19.  Il s'ensuit que cette partie des requêtes doit être rejetée en application de l'article 35 § 4 de la Convention.

  1. SUR L'APPLICATION DE L'ARTICLE 41 DE LA CONVENTION


20.  Eu égard aux documents en sa possession et à sa jurisprudence (Muršić, précité), la Cour estime raisonnable d'allouer les sommes indiquées dans le tableau joint en annexe.

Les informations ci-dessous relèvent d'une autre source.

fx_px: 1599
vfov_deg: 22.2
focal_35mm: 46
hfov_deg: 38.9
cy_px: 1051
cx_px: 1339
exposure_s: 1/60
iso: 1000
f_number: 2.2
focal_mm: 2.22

PAR CES MOTIFS, LA COUR, À L'UNANIMITÉ,

  1. Décide de joindre les requêtes ;
  2. Déclare les requêtes recevables quant au grief concernant l'article 3 de la Convention, et irrecevables pour le surplus ;
  3. Dit qu'il y a eu violation de l'article 3 de la Convention ;
  4. Dit

a)    que l'État défendeur doit verser aux requérants, dans les trois mois, les sommes indiquées dans le tableau joint en annexe au taux applicable à la date du règlement ;

b)    qu'à compter de l'expiration dudit délai et jusqu'au versement, ces montants seront à majorer d'un intérêt simple à un taux égal à celui de la facilité de prêt marginal de la Banque centrale européenne applicable pendant cette période, augmenté de trois points de pourcentage.

Fait en français, puis communiqué par écrit le 16 mai 2024, en application de l'article 77 §§ 2 et 3 du règlement.

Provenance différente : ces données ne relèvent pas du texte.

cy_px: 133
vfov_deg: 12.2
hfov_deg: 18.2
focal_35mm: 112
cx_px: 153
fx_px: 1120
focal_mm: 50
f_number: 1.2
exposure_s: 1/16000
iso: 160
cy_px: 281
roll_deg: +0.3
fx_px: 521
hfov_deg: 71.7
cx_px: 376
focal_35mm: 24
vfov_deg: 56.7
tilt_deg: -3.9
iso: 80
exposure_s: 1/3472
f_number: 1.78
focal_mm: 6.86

Viktoriya Maradudina Peeter Roosma
Greffière adjointe f.f. Président


ANNEXE

Liste de requêtes concernant des griefs tirés de l'article 3 de la Convention

(mauvaises conditions de détention)

No.

Numéro et date d'introduction de la requête

Nom du requérant et année de naissance

Nom et ville du représentant

Établissement

Dates de début et de fin

Durée

Surface par détenu

Problèmes dénoncés

Montant alloué pour dommage moral par requérant

(en euros)[1]

Montant alloué pour frais et dépens par requête

(en euros)[2]

  1.    

31030/19

30/05/2019

Mehmet Sena BAYRAM

1965

 

Tsiatsios Theodoros

Thessalonique

Sous-direction des transferts de Thessalonique

13/12/2018 à

09/02/2019

1 mois et 28 jours

<3 m²

manque d'air frais, manque ou insuffisance d'activités de loisirs ou éducatives, manque ou insuffisance d'exercices physiques à l'air libre, nombre insuffisant de places pour dormir

1 400

250

  1.    

61775/19

21/11/2019

Mikheili ASTOIANI

1987

 

Tsiatsios Theodoros

Thessalonique

Sous-direction des transferts de Thessalonique

29/04/2019 à

24/06/2019

1 mois et 27 jours

< 3 m²

manque d'air frais, manque ou insuffisance d'activités de loisirs ou éducatives, manque ou insuffisance d'exercices physiques à l'air libre

1 400

250

 

 


[1] Plus tout montant pouvant être dû à titre d'impôt par la partie requérante.

[2] Plus tout montant pouvant être dû à titre d'impôt par la partie requérante.